Stolen Goods: Updating Sample Size! Sample Size! Sample Size!

Courtesy of Derek Carty of The Hardball Times, here is an elaborate update to an older GOI post cataloging the requisite PA thresholds for hitters before certain statistics become statistically significant:
HITTERS
  • Strikeout rate/Contact rate: 150 PA
  • LD%: 150 PA
  • Walk rate: 200 PA
  • GB%: 200 PA
  • GB/FB: 200 PA
  • FB%: 250 PA
  • Home run rate: 300 PA
  • HR/FB: 300 PA
  • BABIP: Doesn't reach a 0.50 r-squared at 650 or below.
  • Batting average: Doesn't reach a 0.50 r-squared at 650 or below.
PITCHERS
  • K/PA: 150 BF
  • GB%: 150 BF
  • LD%: 150 BF
  • FB%: 200 BF
  • GB/FB: 200 BF
  • K/BB: 500 BF
  • IF FB%: 500 BF
  • BB/PA: 550 BF
  • BABIP: Doesn't reach a 0.50 r-squared at 650 or below.
  • HR/FB: Doesn't reach a 0.50 r-squared at 650 or below.
Enjoy.

4 comments:

Sky said...

"Statistically significant" is a bit vague here. An R^2 of .5 means R is about .7. So these thresholds tell you at what point you should regress 30% towards league average.

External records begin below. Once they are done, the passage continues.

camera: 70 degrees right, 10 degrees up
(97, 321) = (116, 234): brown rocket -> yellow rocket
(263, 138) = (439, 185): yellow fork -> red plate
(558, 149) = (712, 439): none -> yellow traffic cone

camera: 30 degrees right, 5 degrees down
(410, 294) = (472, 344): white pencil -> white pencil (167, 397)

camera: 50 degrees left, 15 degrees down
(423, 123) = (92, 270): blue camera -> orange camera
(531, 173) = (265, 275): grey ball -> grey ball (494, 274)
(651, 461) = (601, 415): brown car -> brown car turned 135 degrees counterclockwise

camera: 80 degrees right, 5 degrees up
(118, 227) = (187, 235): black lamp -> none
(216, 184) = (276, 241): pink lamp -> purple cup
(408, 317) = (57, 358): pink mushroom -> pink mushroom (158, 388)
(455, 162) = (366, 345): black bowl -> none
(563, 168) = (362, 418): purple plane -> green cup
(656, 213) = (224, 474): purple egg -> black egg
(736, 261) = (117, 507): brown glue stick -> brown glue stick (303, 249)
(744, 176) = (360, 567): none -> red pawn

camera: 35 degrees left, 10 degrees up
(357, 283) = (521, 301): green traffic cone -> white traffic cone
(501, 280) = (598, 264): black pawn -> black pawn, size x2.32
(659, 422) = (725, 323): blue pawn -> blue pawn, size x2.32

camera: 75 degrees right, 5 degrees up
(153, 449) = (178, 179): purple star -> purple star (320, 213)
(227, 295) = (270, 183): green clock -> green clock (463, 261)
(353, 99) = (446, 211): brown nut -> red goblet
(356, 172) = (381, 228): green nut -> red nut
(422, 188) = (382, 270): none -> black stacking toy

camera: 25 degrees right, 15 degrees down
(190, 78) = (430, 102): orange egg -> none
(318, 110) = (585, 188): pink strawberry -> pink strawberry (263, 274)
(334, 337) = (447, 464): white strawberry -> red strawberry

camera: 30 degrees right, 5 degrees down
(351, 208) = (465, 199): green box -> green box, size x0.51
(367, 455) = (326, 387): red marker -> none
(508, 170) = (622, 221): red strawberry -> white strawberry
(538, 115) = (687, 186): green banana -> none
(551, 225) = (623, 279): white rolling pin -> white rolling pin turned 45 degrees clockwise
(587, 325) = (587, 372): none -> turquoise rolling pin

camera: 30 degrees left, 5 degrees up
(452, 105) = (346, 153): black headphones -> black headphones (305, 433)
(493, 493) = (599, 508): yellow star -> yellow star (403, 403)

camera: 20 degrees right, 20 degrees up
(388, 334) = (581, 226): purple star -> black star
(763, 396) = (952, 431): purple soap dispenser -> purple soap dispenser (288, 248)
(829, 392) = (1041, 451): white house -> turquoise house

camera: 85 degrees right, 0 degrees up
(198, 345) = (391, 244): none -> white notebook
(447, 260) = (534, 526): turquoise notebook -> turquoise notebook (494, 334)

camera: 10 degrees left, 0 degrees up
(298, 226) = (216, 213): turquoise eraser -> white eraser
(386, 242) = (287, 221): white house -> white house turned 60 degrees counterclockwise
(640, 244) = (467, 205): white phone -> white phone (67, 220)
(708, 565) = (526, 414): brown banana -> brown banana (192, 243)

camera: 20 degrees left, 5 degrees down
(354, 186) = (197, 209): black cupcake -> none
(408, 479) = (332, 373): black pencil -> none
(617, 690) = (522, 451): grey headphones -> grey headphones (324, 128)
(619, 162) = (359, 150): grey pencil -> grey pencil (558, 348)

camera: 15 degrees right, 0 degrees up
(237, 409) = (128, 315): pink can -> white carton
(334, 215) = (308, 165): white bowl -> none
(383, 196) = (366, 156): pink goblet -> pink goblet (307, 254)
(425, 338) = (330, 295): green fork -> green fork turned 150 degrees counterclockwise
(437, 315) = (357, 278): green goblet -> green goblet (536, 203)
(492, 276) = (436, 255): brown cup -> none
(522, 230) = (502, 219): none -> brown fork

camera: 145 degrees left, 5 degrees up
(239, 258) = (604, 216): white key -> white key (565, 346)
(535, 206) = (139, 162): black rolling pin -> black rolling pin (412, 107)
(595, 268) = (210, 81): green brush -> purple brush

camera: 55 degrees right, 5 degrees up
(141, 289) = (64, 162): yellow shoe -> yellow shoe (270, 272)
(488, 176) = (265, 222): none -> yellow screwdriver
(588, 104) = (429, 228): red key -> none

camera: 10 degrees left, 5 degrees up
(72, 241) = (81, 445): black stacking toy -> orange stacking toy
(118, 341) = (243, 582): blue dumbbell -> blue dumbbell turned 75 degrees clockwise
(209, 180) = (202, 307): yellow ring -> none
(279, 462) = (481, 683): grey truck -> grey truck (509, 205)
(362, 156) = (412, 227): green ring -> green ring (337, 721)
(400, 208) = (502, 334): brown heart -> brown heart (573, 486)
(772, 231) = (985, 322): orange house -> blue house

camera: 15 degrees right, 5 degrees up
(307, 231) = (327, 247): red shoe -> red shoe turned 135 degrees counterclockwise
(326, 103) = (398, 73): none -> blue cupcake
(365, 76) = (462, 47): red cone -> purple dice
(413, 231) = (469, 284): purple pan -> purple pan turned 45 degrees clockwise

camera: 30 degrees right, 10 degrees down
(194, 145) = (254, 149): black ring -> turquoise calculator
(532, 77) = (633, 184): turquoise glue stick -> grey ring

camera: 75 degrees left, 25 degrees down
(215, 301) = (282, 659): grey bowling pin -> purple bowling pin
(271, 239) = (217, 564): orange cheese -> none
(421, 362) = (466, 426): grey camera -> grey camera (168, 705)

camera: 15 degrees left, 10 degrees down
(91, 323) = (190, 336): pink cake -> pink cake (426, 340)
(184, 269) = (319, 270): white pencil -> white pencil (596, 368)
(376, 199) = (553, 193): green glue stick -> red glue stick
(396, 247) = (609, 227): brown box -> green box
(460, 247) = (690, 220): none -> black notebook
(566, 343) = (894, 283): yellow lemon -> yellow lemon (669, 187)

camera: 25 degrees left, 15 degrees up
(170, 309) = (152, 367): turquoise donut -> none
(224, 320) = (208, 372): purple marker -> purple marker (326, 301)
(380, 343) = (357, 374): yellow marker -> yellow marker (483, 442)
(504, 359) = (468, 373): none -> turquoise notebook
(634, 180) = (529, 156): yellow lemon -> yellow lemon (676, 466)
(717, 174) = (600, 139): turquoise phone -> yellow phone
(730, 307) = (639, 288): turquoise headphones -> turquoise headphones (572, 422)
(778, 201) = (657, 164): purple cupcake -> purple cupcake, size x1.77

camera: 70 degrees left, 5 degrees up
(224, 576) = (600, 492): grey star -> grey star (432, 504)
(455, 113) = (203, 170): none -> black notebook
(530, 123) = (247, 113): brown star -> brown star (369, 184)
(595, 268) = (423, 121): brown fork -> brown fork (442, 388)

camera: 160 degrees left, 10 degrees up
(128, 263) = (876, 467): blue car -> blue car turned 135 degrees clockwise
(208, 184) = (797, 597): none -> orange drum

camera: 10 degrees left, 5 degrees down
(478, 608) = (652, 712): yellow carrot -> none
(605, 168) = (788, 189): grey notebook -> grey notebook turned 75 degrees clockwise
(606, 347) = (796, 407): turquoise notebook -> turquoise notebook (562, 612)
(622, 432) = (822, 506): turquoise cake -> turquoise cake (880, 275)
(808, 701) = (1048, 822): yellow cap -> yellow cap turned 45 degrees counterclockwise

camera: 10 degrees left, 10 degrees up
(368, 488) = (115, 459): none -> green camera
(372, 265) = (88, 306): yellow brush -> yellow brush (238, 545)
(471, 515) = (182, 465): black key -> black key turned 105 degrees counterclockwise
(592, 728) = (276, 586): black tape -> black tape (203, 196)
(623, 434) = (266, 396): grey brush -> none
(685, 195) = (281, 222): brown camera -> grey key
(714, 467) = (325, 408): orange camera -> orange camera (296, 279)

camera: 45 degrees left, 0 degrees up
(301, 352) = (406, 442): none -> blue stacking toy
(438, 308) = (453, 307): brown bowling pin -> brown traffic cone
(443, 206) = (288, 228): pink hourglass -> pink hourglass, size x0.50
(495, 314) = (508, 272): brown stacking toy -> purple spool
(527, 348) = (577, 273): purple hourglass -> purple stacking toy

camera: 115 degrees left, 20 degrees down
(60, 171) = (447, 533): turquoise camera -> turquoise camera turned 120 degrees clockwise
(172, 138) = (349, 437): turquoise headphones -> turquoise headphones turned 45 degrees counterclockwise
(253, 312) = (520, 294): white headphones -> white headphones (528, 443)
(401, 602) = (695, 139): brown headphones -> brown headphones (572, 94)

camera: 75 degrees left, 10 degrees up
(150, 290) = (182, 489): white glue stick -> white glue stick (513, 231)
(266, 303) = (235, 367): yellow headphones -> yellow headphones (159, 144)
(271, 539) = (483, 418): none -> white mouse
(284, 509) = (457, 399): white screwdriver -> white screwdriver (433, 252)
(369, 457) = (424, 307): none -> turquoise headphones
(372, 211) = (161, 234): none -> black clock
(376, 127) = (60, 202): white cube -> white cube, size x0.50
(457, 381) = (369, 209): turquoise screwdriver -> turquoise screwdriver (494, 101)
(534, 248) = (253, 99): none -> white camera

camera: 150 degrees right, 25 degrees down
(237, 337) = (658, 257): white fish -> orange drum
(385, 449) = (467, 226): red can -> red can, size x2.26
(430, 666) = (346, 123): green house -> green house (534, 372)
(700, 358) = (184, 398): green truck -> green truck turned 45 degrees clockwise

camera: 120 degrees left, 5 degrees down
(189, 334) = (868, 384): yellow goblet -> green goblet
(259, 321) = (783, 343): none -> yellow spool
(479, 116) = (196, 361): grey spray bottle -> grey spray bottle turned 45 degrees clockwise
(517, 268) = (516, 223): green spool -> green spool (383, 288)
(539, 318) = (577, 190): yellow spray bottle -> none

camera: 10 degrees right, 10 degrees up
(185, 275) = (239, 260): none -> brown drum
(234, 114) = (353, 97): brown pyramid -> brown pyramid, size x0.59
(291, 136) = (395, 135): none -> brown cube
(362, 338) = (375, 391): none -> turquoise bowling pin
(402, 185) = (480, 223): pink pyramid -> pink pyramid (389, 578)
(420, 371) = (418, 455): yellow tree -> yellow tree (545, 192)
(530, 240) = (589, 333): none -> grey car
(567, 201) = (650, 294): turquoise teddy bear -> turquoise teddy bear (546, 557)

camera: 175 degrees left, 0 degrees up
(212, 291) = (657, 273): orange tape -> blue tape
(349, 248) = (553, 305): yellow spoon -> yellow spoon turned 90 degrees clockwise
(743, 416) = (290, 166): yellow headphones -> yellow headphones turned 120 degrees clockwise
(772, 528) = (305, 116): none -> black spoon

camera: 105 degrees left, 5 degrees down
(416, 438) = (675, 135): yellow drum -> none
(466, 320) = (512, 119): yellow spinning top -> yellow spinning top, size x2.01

In other words, there's no magic cutoff point, just a range where in-season data becomes more and more meaningful.

David "MVP" Eckstein said...

Thats' a fair statement. I'm just trying to illustrate the notion that you shouldn't panic on a player 2 weeks into the season, let alone 100 or 200 ab later. Past production is a sunk cost.

Jon Peltier said...

"Past production is a sunk cost." So is that long-term multi-mullion dollar contract.

David "MVP" Eckstein said...

If player P produces X and costs Y, where as replacement player R produces T, where T<X, but costs U, where U<Y, then its only a GET RID OF HIM sunk cost if you can get salary relief and comparable production. Otherwise it's just a silly expense you should endure.